- Directions -
Write the next few comments in the forum thread about prediction markets, starting right after its last comment.

--- Begin Source excerpt ---

Don't these markets create a mechanism for society to race to self-destruction?
Search for "assassination markets", which is a longish treatment of this idea. Specifically, people collectively can bet large sums of money that X will not be killed Thursday at 5pm. And anyone can take the other side at insanely good odds...
Couldn't that be said of stock markets and any markets?
United Healthcare stock dropped 10% immediately after its CEO was killed.
Well, there are laws against insider trading.
[delayed]
How does someone with a mere $10 stake have the opportunity to contribute to the cause of a $10mil disaster?
Realistically, they'd have to be far more connected to the event, and as such, far more exposed to some kind of risk.
Pessimistically, i imagine that's what they meant by "enormous asymmetry between the cost to create/build and the cost to destroy". Like its a lot easier to destroy an art piece in a museum than to create one.
How is that different from regular old insurance?
Insurance is usually for things that primarily affect the purchaser?
Sounds like good ol' fashioned developing country style corruption to me!
Anti-intellectualism 1, liberal democratic values 0.
Correct me if I'm wrong, but can't you also craft an Etherium contract to do the same thing as these prediction markets. So even without a company "framing all the markets" you could still have gambling based on base eth?
The amount of suspicious bets around international politics is disturbing
One data point of many: https://www.cnn.com/2026/03/24/politics/iran-war-bets-predic...

--- End Source excerpt ---
--- Begin Record extracts ---

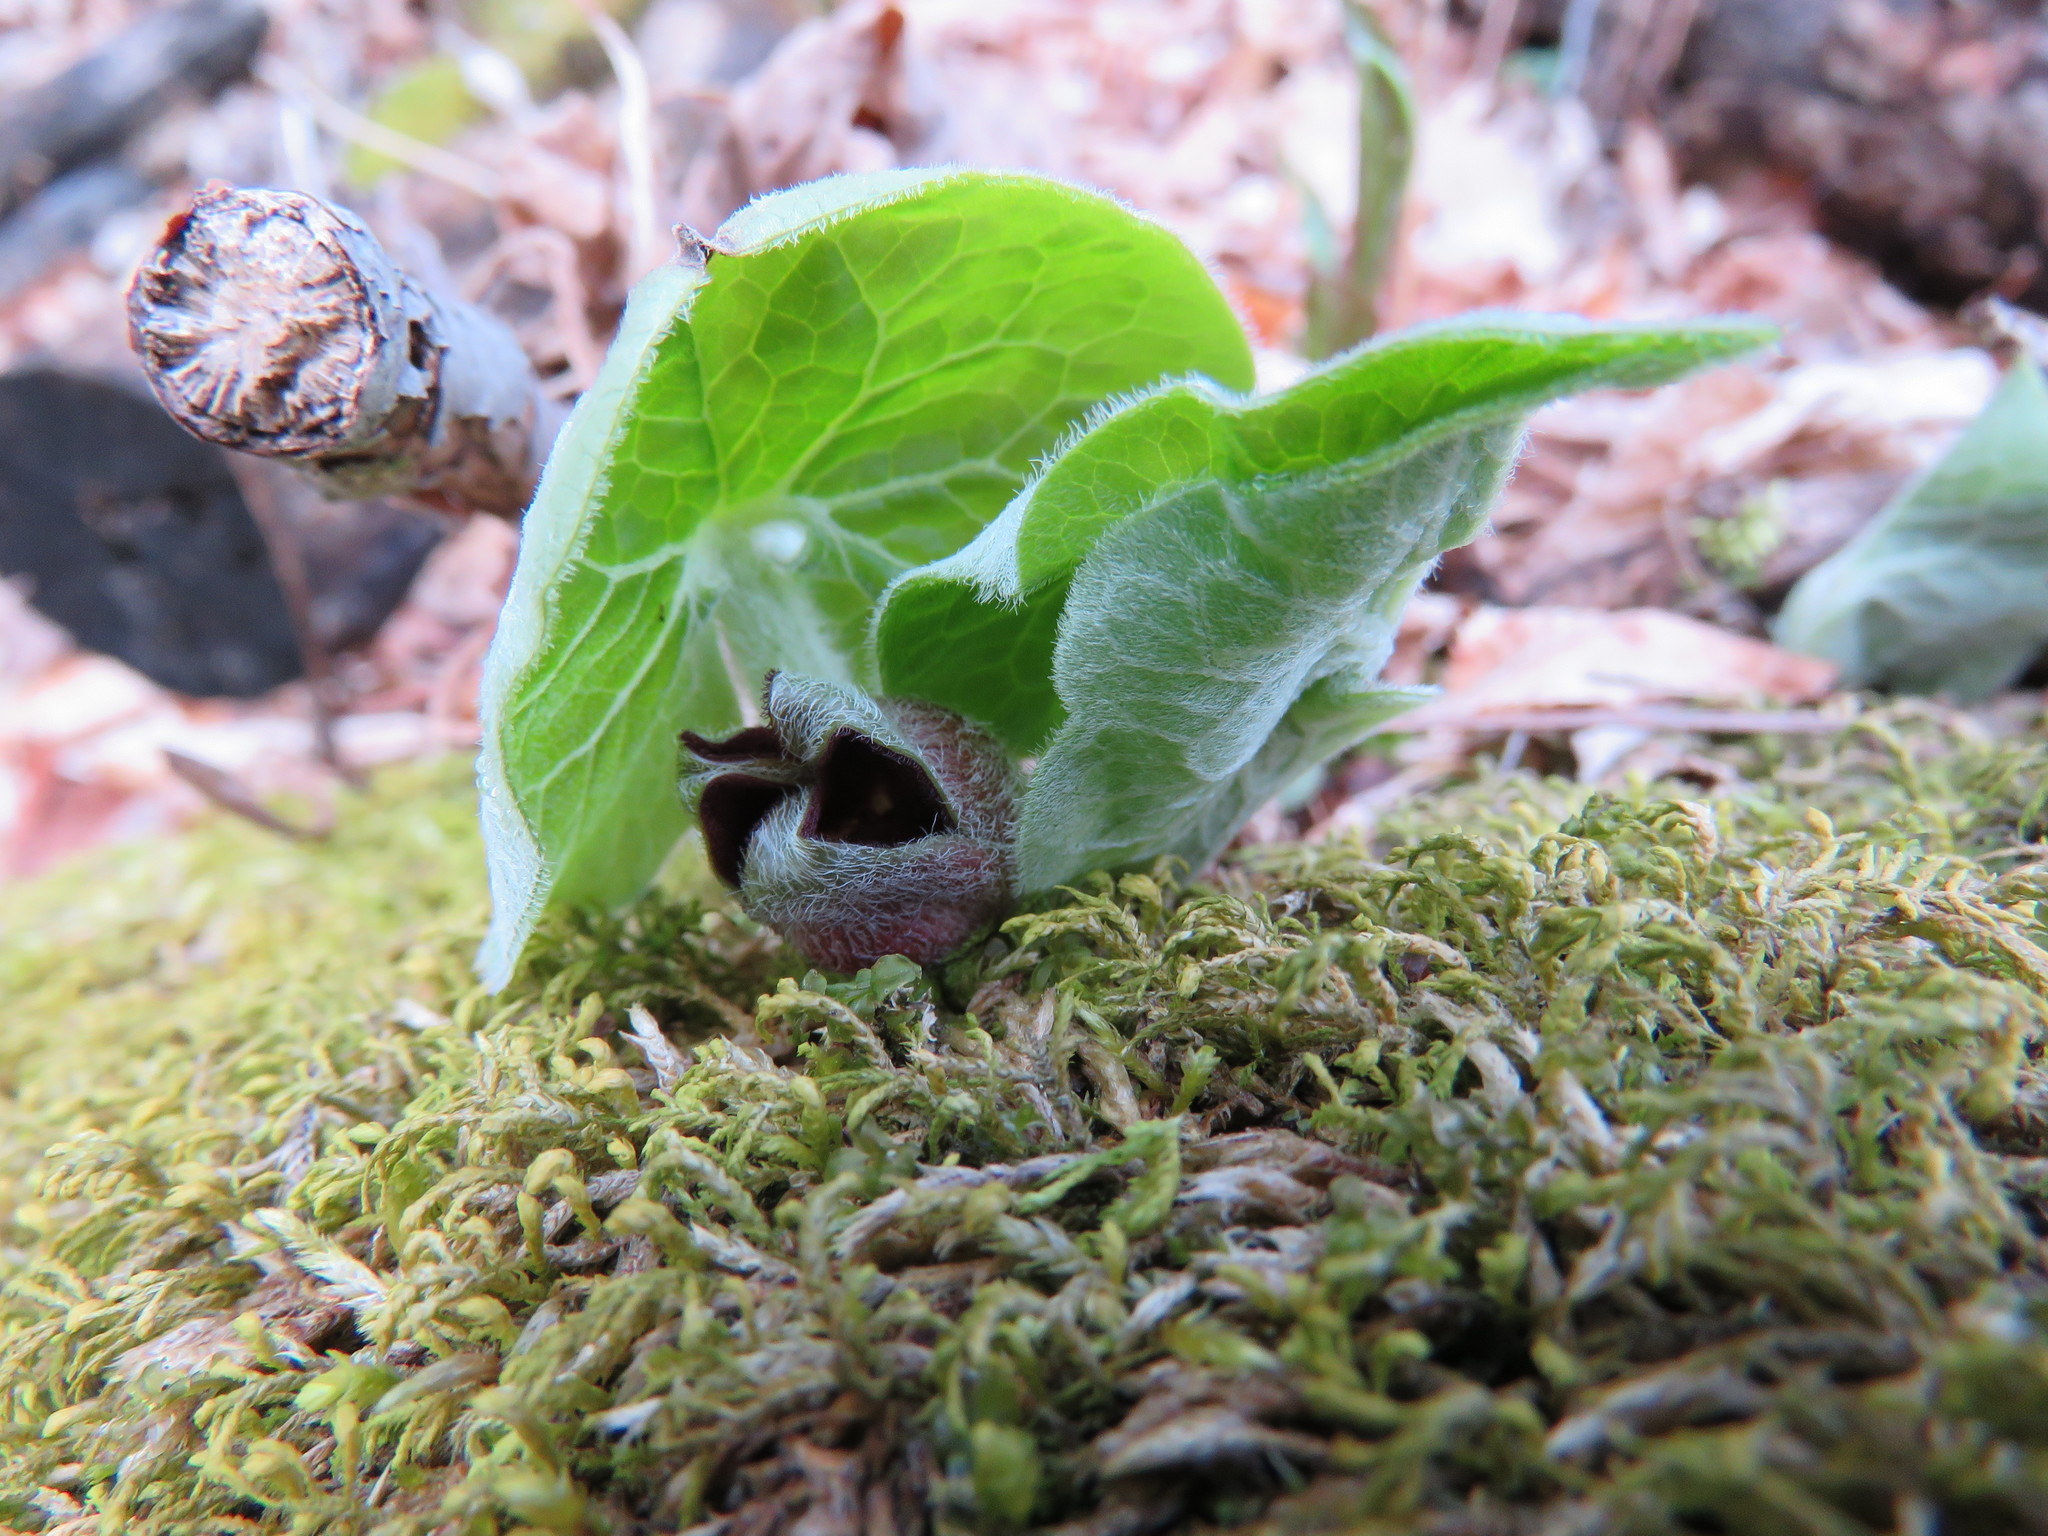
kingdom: Plantae
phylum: Tracheophyta
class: Magnoliopsida
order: Piperales
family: Aristolochiaceae
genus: Asarum
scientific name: Asarum canadense
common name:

--- End Record extracts ---

- Written reply -
Fact: Donald Trump Jump Jr is an advisor of polymarket
Maybe we should build a prediction model of upcoming events based on volume of bets made on polymarket
Maybe it would be better to ban Las Vegas.
I like prediction markets because they offer much more diverse markets compared to stocks/options and sports betting, which are far more limited. The downsides are limited liquidity and fraud, but this is endemic to other markets too.
Attaching payouts to events skews the incentives. A baseball player gets the incentive to fuck up on purpose. Fortunately politicians are much more honest and would never make a decision to profit from a bet in a similar dishonest way.
An argument not mentioned here and which I didn’t appreciate until I actually took part in these markets myself, is that you need a supply of stupid/uninformed people to take the other side of the informed people’s bets.(In economic terms, no-trade theorems apply.) That suggests to me that the dream of perfect information revelation isn’t going to come true. Instead, the liquid markets will be those with a large supply of marks, who bet for identity reasons or who are simply ignorant and naive. (Currently polymarket gives a 16% ish probability that Trump will lose office this year. Sounds like wishful thinking to me?)
If the odds are set correctly, you should have the same EV on either side of a bet.
That's why it's hard to beat Vegas at sports betting--they set the correct odds way too often.
When regular folks make up their own odds, they're not very good at it, but in theory the market just buys up any +EV position, even if it's a longshot.
> I don’t think people have thought hard enough about how bad this could get.
given that the crypto anarchist papers from the 90s that these markets are built on are very well thought out instruction manuals about how bad it could get, this title implies users are gullible idiots as opposed to the creators and power users
An individual's susceptibility to a vice is an individual problem. So I take issue with all the flippant comments about this being a "gambling loophole", like, who cares? I don't think any financial game should be seen as a different category than the other.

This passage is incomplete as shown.